総力戦で一歩も退かない両チーム -第4Q
第3Q終了時と同じメンバーで始まった最終ピリオド。
BLITZは島川選手がボールを運んでディフェンスを引きつけ、スペースに飛び込む田村選手、菅野選手にボールをパスして得点を重ねれば、ストーマーズも橋本選手の独走や、中町選手を起点に熊崎選手がトライを挙げるなど両チーム一歩も退かない戦いを見せて会場を沸かせます。
点差を詰めたいストーマーズが遂にターンオーバーを奪うと、モメンタムを渡すまいとBLITZも荒武 優仁選手(Class2.5)と池崎選手を投入。すると今度は、池崎選手がロングパスに素早く反応してターンオーバーを奪うと、ストーマーズは三阪選手が自らコートに入ります。前半戦と打って変わり、目まぐるしく選手を入れ替えた総力戦を演じる両チームの選手たちに、会場からは「頑張れ!」「集中!」と大きな声援が送られました。
三阪選手がコートに入ったストーマーズは、立て続けにターンオーバーを奪い、点差を8点に詰めて更に激しいプレッシャーでBLITZに襲いかかります。
いよいよ残り時間は3分! ここで両チームはスターティングラインに戻って最後の力を振り絞って戦います。
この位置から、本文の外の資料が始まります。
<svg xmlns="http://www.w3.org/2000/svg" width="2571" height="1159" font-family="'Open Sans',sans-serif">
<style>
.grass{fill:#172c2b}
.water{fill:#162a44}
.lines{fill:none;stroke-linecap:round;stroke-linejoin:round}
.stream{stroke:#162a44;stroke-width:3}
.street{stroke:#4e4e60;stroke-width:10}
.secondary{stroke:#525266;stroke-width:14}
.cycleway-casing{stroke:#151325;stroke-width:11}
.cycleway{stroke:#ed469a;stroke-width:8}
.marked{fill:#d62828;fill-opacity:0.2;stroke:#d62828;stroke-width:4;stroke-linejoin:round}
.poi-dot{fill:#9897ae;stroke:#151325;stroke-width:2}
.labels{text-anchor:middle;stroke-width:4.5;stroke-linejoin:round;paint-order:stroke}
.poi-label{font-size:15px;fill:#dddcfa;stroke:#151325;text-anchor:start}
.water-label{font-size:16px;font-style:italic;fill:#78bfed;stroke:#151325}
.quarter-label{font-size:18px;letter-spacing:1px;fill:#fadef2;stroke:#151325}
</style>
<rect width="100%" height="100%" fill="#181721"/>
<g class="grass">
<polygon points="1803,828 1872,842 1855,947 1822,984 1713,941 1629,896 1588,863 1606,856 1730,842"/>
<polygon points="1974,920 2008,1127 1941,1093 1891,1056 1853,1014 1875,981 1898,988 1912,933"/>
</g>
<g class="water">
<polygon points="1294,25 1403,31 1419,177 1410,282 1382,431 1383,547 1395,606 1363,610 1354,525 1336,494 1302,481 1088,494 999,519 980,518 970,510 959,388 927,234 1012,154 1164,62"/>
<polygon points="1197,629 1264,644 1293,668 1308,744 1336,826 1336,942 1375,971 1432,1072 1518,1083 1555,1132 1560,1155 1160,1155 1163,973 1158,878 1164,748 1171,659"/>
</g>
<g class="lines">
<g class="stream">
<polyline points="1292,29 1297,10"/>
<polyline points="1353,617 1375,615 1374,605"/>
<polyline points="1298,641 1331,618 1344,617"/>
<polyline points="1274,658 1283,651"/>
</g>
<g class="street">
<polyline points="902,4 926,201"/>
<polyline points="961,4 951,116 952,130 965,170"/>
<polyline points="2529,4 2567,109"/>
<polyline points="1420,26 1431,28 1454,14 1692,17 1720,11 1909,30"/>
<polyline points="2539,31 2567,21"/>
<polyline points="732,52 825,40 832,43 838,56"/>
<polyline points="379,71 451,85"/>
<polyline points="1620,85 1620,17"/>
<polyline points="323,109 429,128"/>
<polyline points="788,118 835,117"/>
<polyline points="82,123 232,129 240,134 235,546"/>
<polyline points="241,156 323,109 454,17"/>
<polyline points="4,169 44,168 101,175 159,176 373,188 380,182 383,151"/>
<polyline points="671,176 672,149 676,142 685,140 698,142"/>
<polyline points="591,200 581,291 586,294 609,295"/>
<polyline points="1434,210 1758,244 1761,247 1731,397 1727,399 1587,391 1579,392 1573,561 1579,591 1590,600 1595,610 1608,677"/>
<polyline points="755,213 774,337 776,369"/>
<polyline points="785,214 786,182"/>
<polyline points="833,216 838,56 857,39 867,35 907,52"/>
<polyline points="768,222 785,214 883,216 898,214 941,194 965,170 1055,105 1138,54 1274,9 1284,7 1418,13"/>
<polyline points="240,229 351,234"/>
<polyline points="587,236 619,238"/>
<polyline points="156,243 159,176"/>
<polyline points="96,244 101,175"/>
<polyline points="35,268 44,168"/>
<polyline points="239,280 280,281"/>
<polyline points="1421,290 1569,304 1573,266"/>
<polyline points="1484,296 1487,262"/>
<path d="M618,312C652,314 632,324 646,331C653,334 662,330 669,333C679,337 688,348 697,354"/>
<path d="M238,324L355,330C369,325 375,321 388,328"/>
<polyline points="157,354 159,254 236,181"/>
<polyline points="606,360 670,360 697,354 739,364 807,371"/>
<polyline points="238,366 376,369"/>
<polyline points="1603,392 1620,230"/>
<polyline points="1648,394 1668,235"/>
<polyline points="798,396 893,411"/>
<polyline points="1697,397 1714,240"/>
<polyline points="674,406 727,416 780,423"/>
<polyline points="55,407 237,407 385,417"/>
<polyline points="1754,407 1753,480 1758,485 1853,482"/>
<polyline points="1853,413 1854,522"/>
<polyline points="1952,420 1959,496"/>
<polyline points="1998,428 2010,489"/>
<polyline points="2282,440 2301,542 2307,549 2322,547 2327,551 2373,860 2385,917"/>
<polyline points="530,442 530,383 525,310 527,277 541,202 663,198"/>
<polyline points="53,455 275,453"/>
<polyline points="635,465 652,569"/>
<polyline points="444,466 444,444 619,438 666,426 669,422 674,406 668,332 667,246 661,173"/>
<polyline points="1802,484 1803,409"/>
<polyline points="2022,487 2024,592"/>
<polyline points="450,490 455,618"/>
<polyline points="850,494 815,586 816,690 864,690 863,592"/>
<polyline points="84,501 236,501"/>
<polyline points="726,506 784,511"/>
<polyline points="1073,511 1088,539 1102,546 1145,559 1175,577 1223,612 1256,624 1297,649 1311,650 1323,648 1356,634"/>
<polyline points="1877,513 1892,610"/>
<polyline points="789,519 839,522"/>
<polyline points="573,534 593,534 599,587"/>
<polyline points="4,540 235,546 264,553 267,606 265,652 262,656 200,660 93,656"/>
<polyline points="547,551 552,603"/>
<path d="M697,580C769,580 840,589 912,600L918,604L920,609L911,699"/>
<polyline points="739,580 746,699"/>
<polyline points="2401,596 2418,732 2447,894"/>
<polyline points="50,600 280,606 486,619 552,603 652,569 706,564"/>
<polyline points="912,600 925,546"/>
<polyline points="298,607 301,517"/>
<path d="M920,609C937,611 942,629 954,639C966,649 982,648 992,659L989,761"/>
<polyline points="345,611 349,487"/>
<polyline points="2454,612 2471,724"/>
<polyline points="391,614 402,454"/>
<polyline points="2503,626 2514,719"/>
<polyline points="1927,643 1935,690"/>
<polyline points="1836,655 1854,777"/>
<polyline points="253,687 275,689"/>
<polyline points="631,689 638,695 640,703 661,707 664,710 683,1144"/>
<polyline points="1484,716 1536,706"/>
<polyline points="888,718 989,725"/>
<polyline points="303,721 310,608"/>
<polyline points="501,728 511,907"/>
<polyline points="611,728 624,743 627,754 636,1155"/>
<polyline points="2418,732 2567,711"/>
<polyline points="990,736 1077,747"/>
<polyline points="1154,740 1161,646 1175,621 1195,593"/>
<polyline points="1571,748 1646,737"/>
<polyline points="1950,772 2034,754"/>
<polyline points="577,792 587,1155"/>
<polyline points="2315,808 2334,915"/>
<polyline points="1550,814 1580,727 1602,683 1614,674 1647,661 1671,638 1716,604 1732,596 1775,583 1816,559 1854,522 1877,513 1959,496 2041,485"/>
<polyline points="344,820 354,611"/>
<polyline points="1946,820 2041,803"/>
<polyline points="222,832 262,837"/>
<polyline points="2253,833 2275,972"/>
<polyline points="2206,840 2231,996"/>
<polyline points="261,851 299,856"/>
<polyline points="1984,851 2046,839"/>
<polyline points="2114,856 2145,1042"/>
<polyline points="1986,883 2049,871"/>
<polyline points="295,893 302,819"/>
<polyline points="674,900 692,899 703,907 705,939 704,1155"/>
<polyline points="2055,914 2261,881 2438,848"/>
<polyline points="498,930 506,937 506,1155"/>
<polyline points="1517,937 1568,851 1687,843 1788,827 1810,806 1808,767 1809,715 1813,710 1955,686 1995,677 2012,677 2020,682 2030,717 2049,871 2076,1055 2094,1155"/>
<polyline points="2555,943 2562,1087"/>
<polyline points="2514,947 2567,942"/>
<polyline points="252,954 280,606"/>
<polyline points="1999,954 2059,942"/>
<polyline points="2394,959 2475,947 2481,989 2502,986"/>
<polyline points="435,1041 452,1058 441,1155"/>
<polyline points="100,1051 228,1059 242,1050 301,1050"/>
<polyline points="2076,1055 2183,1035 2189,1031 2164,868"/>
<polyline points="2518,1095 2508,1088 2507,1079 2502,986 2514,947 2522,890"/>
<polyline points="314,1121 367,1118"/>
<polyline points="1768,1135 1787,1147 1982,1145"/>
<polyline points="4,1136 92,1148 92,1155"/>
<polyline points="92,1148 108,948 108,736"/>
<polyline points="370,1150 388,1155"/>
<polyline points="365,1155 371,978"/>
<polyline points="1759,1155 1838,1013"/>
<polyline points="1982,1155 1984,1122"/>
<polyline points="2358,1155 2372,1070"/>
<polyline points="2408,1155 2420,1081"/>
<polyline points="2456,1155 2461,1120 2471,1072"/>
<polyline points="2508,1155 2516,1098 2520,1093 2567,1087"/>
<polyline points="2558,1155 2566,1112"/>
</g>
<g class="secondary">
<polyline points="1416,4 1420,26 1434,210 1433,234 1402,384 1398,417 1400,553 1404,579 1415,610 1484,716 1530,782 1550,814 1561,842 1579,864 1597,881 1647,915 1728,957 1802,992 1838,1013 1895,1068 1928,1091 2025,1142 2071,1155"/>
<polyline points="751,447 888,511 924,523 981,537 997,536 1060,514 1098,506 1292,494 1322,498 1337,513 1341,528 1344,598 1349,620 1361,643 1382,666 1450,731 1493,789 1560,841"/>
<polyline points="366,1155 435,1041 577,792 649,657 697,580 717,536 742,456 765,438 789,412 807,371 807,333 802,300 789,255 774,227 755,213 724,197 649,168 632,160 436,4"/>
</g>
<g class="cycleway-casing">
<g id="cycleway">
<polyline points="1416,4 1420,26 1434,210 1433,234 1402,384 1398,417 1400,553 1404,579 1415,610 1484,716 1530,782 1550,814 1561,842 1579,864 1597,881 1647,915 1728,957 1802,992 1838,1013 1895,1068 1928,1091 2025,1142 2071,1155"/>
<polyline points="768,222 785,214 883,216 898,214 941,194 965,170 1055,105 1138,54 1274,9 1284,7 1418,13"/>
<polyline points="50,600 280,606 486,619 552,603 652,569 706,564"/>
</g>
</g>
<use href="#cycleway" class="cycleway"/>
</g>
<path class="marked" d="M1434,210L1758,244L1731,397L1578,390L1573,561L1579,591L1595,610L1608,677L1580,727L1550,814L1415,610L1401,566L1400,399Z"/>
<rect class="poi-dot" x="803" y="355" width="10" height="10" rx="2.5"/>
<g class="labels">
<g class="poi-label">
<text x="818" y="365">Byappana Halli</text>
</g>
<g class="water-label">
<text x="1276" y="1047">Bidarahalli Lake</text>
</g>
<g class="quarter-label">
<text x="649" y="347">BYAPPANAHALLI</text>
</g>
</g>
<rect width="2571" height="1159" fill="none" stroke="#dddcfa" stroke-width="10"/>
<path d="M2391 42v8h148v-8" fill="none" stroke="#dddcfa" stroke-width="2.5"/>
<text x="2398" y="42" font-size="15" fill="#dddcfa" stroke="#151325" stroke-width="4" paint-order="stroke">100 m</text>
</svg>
両チーム、総力戦で一歩も退かない素晴らしい戦いを見せてくれた決勝戦、55-46でBLITZが逃げ切り、見事! 8年ぶりのクラブチーム日本一に輝きました。
全チームが笑顔の表彰式
全ての試合が終わり表彰式に臨んだ、選手・スタッフの皆さんには、全てを出し切った充実感に充ちた笑顔が溢れます。
各順位を称える表彰で最後にコールされたBLITZの選手たちには、最も大きな拍手が送られると、小川選手が優勝カップを高々と掲げてそれに応えていました。
そして、今大会のMVPにTOHOKU STORMERS・橋本 勝也選手の名が呼ばれると、少し驚いた表情で表彰に臨む橋本選手。2年連続でチームを準優勝に導いた圧倒的なアジリティとパワーは、パリパラリンピックでの金メダル獲得に期待の高まる活躍でありました。
また、今大会のClass別のベストプレーヤーも発表され、7クラスのベストプレーヤーを5チームの選手で分け合いました。この結果からも、今大会がいかに各チームの実力が拮抗していたかが分かると思います。
「圧倒的に強いチームがあっても良い。打倒BLITZを目標に日本の車いすラグビーのレベルが上がり、盛り上がれば。」と島川選手がコメントした通り、いよいよ今年の8月に迫ったパリパラリンピックでの金メダル獲得はもちろん、その先を担う選手たちの成長が楽しみな今年の日本選手権となりました。